謁見中、教皇は聖ヨセフをめぐるカテケーシスで、「優しさにおける父、聖ヨセフ」をテーマに講話された。
福音書は、ヨセフが父親としてどのようにイエスに接したのかを具体的に記していない。しかし、ヨセフが「正しい人」であったことは確かであり、そこからイエスに対する教育を想像することはできる。
ヨセフはイエスが「知恵が増し、背丈も伸び、神と人に愛され」(ルカ2,52)成長していく姿を見ていた。主がイスラエルに対しそうしたように、ヨセフは父としてイエスに「腕を支えて歩くことを教え」、頬ずりするために抱き上げ、「身をかがめて食べさせた」(参照 ホセア11,3-4)。
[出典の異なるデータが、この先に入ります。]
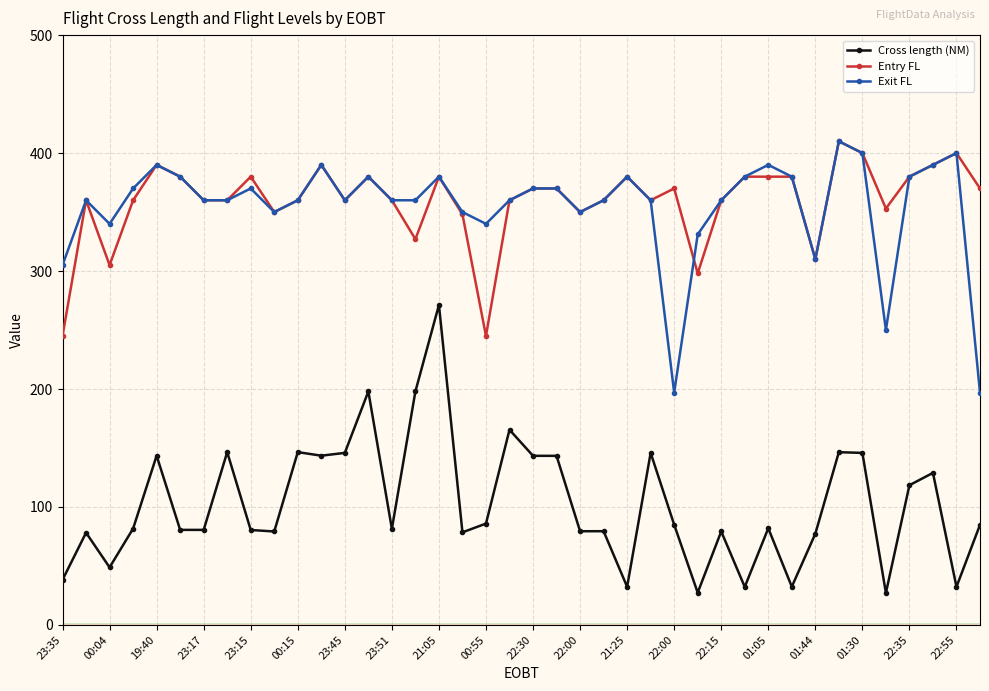

True or false: Entry FL and Cross length (NM) cross at least once.

False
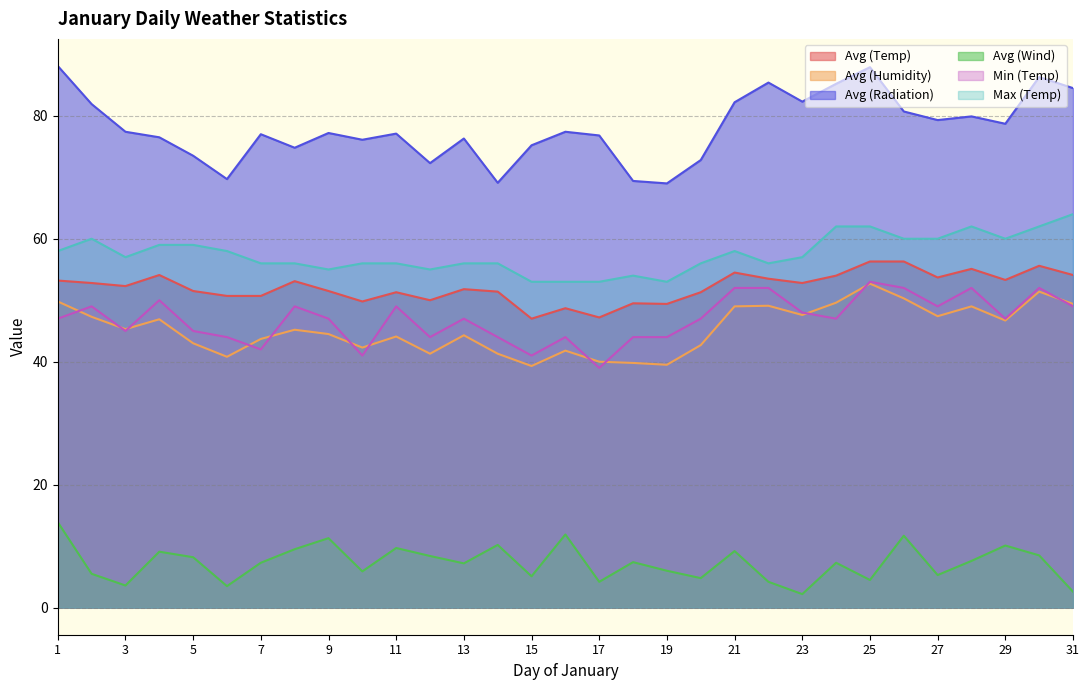

Reading left to right, extract all data points from this chart.

Avg (Temp): 1=53.2	2=52.8	3=52.3	4=54.1	5=51.5	6=50.7	7=50.7	8=53.1	9=51.5	10=49.8	11=51.3	12=50.0	13=51.8	14=51.4	15=47.0	16=48.7	17=47.2	18=49.5	19=49.4	20=51.3	21=54.5	22=53.5	23=52.8	24=54.0	25=56.3	26=56.3	27=53.7	28=55.1	29=53.3	30=55.6	31=54.1
Avg (Humidity): 1=49.8	2=47.3	3=45.3	4=46.9	5=43.0	6=40.8	7=43.7	8=45.2	9=44.5	10=42.3	11=44.1	12=41.3	13=44.3	14=41.3	15=39.3	16=41.8	17=40.0	18=39.8	19=39.5	20=42.7	21=49.0	22=49.1	23=47.6	24=49.6	25=52.7	26=50.3	27=47.4	28=49.0	29=46.7	30=51.4	31=49.4
Avg (Radiation): 1=88.1	2=81.9	3=77.4	4=76.5	5=73.5	6=69.7	7=77.0	8=74.8	9=77.2	10=76.1	11=77.1	12=72.3	13=76.3	14=69.1	15=75.2	16=77.4	17=76.8	18=69.4	19=69.0	20=72.8	21=82.2	22=85.4	23=82.3	24=85.2	25=87.9	26=80.7	27=79.3	28=79.9	29=78.7	30=86.3	31=84.5
Avg (Wind): 1=13.9	2=5.5	3=3.6	4=9.1	5=8.2	6=3.5	7=7.3	8=9.5	9=11.3	10=5.9	11=9.7	12=8.4	13=7.2	14=10.2	15=5.1	16=11.9	17=4.2	18=7.4	19=6.0	20=4.8	21=9.2	22=4.2	23=2.2	24=7.3	25=4.5	26=11.7	27=5.3	28=7.6	29=10.1	30=8.5	31=2.6
Min (Temp): 1=47.0	2=49.0	3=45.0	4=50.0	5=45.0	6=44.0	7=42.0	8=49.0	9=47.0	10=41.0	11=49.0	12=44.0	13=47.0	14=44.0	15=41.0	16=44.0	17=39.0	18=44.0	19=44.0	20=47.0	21=52.0	22=52.0	23=48.0	24=47.0	25=53.0	26=52.0	27=49.0	28=52.0	29=47.0	30=52.0	31=49.0
Max (Temp): 1=58.0	2=60.0	3=57.0	4=59.0	5=59.0	6=58.0	7=56.0	8=56.0	9=55.0	10=56.0	11=56.0	12=55.0	13=56.0	14=56.0	15=53.0	16=53.0	17=53.0	18=54.0	19=53.0	20=56.0	21=58.0	22=56.0	23=57.0	24=62.0	25=62.0	26=60.0	27=60.0	28=62.0	29=60.0	30=62.0	31=64.0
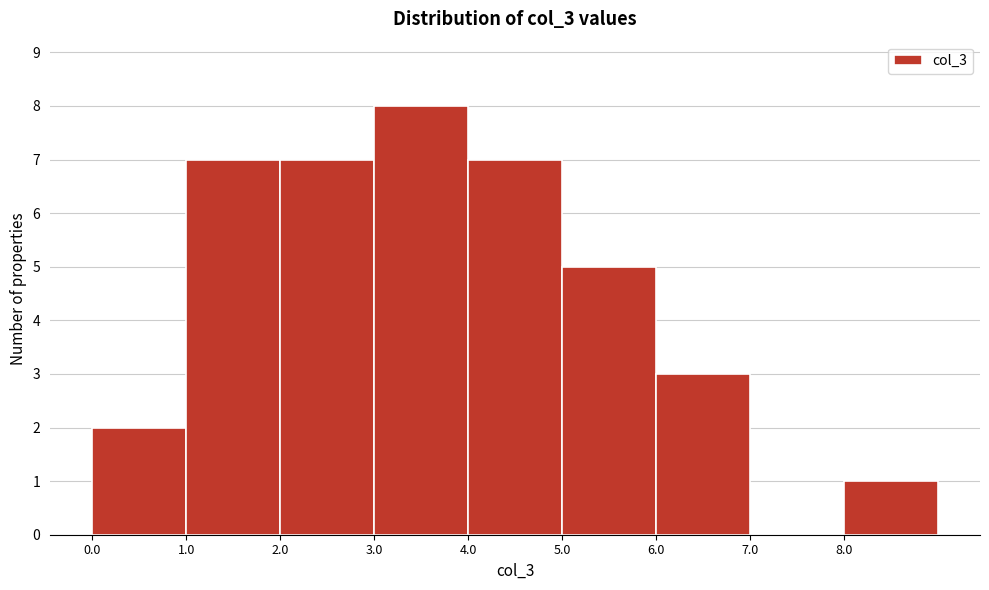

Which range on the x-axis has the tallest bar?

3 to 4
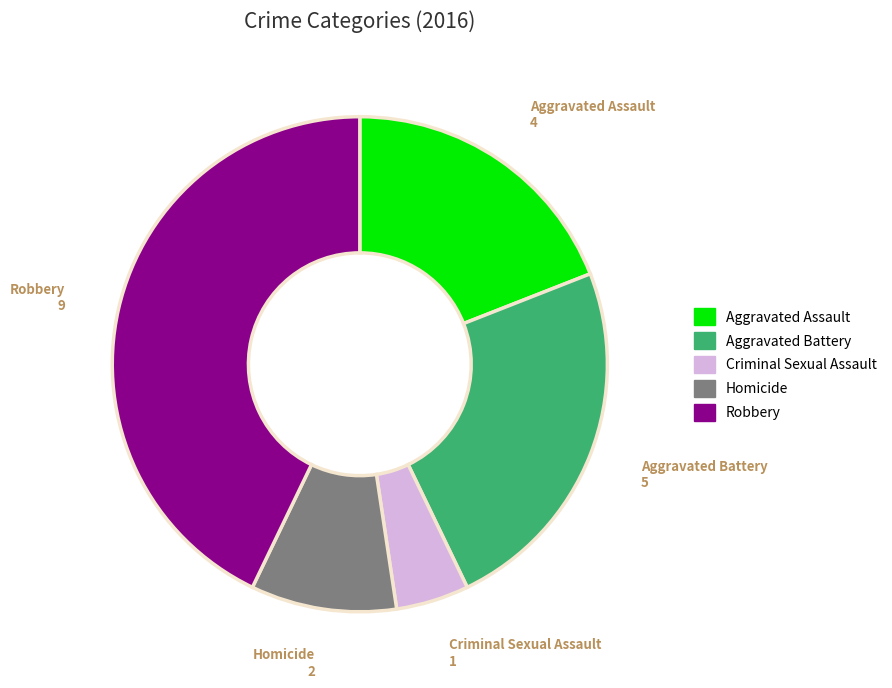

Approximately how many times larger is the value at Criminal Sexual Assault compared to Homicide?

0.5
福音書が示すように、イエスは神とその愛について話す時、常に「父」という言葉を用いている。また、イエスの説教の多くのたとえでは、「父」が中心的役割を担っている。その中で最も知られるのは、ルカ福音書の「放蕩息子」のたとえ(参照 ルカ15,11-32)に登場する父親であろう。このたとえでイエスはこう語る。「まだ遠く離れていたのに、父親は息子を見つけて、哀れに思い、走り寄って首を抱き、接吻した」(ルカ15,20)。放蕩息子は父から罰せられると思っていたにも関わらず、父の抱擁を再び見出した。
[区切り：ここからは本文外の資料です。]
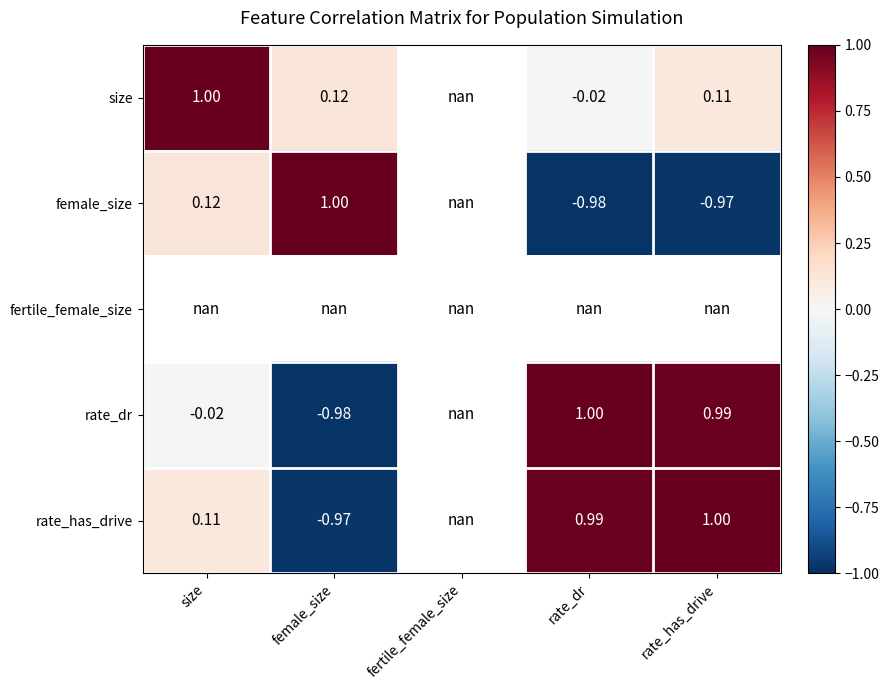

What is the minimum value shown in the chart?

-1.0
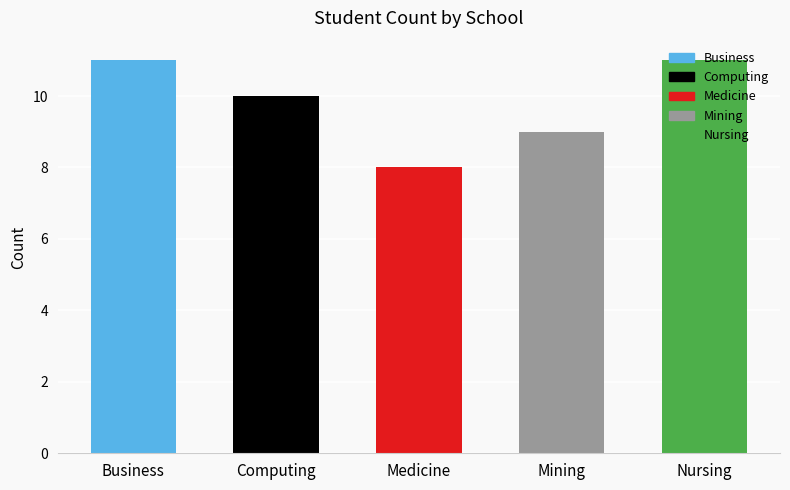

What is the value of the 1st bar from the left?

11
神の優しさは、この世の論理より偉大なものである。それは思いがけない形の裁きである。神はわたしたちの罪や過ちや堕落に驚かれないが、わたしたちが神ご自身の愛に心を閉ざすこと、わたしたちの信仰の欠如に驚かれる。神の愛の体験の中には、偉大なる優しさの体験がある。それを最初にイエスに教えたのは、まさにヨセフであった。
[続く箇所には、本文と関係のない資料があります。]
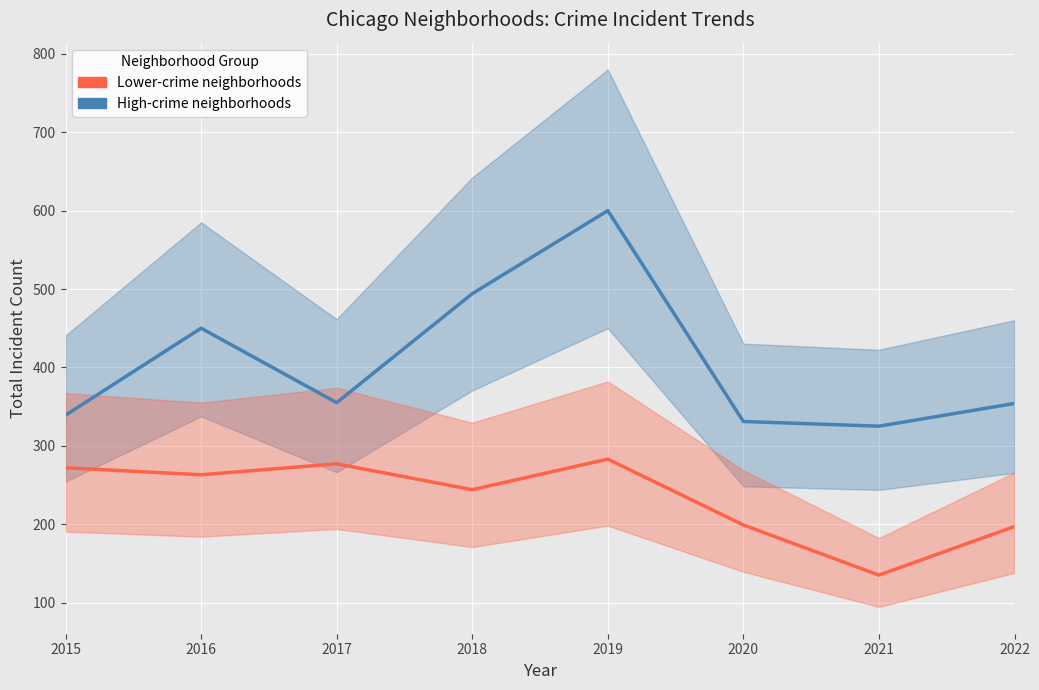

Is the value of High-crime neighborhoods at 2020 greater than the value of Lower-crime neighborhoods at 2017?

Yes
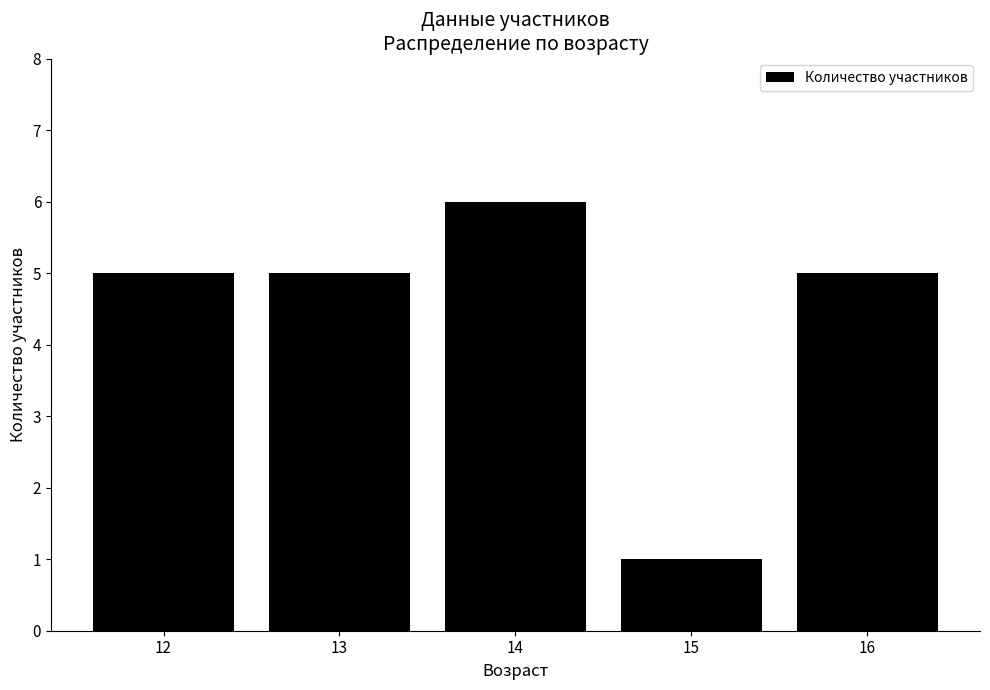

True or false: the data shows 6 at 14.

True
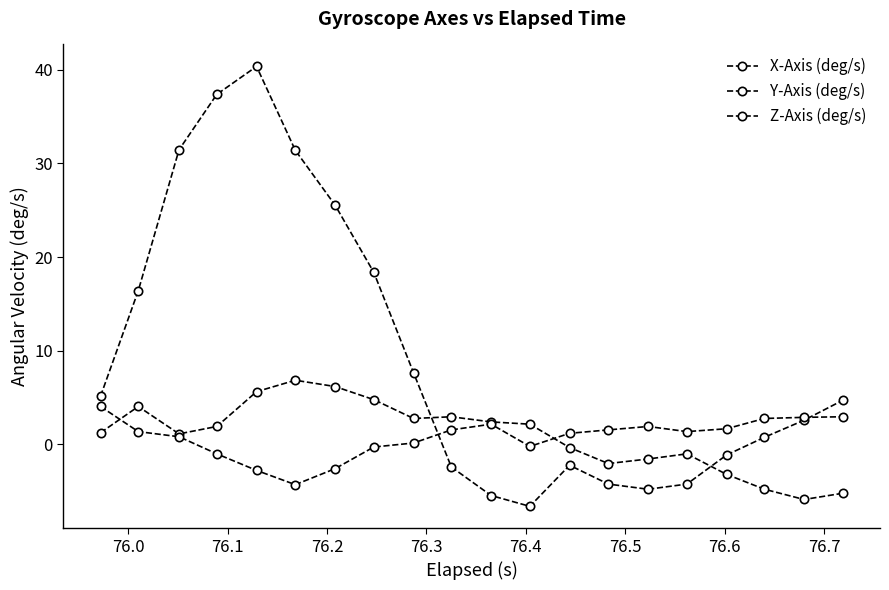

What is the lowest value of the X-Axis (deg/s) series?

-5.9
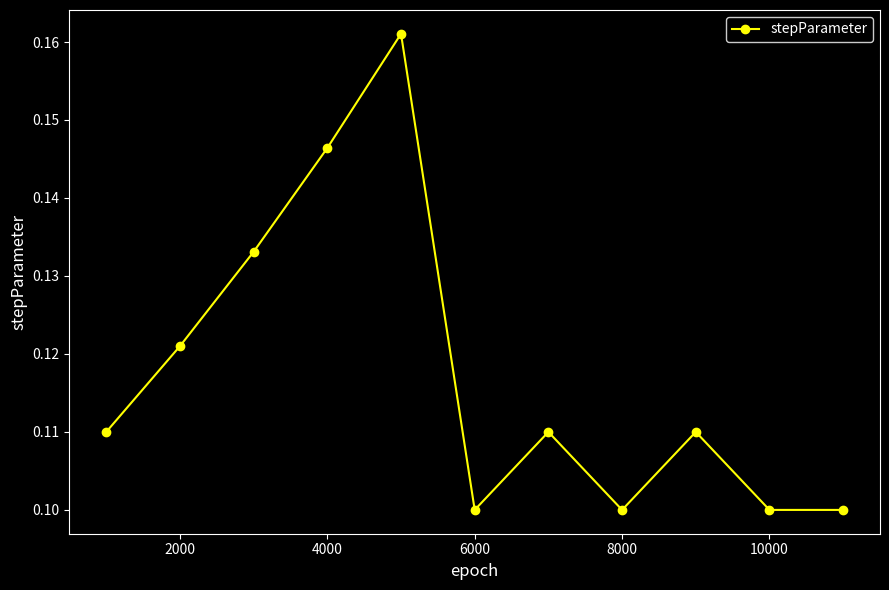

What is the sum of all values?

1.3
優しさとは、感情的な問題ではない。それは、自分のありのままの惨めさのうちに、愛され、受け入れられ、神の愛を通して変容されたと感じる体験である。
聖ヨセフの父性の中にわたしたちを映し出しながら、主の優しさと愛を受け入れることで、自分も同じように人を愛せる者に変容させられたかを自問してみよう。